» What to work on:
Return, exactly and in full, the lines of the records below starting at the one with "Fruits Black (Ipanema" and ending at the one with "From $23.80 - $72.80", and no other lines.

» The records:
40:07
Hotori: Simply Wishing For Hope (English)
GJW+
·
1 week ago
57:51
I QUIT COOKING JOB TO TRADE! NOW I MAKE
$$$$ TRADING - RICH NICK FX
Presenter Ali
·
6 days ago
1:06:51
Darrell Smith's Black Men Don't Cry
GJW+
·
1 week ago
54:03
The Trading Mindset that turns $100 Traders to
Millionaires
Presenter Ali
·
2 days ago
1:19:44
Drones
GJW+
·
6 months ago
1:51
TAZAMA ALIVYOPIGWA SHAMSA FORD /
...
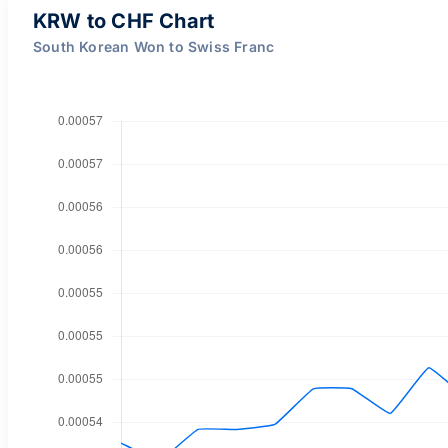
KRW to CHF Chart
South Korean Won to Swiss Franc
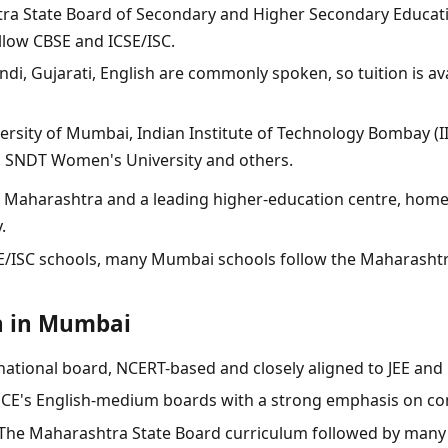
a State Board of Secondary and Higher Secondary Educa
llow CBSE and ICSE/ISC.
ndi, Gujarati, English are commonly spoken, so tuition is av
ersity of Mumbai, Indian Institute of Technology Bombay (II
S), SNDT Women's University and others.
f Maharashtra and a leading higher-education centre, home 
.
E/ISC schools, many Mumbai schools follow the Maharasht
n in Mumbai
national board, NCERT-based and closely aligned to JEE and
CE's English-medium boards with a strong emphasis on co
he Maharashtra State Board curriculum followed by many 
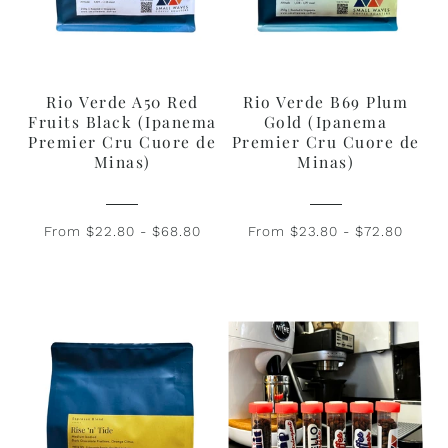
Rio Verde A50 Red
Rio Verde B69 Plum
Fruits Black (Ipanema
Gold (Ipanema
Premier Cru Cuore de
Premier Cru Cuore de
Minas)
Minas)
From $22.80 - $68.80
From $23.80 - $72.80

» Exercise answer:
Fruits Black (Ipanema
Gold (Ipanema
Premier Cru Cuore de
Premier Cru Cuore de
Minas)
Minas)
From $22.80 - $68.80
From $23.80 - $72.80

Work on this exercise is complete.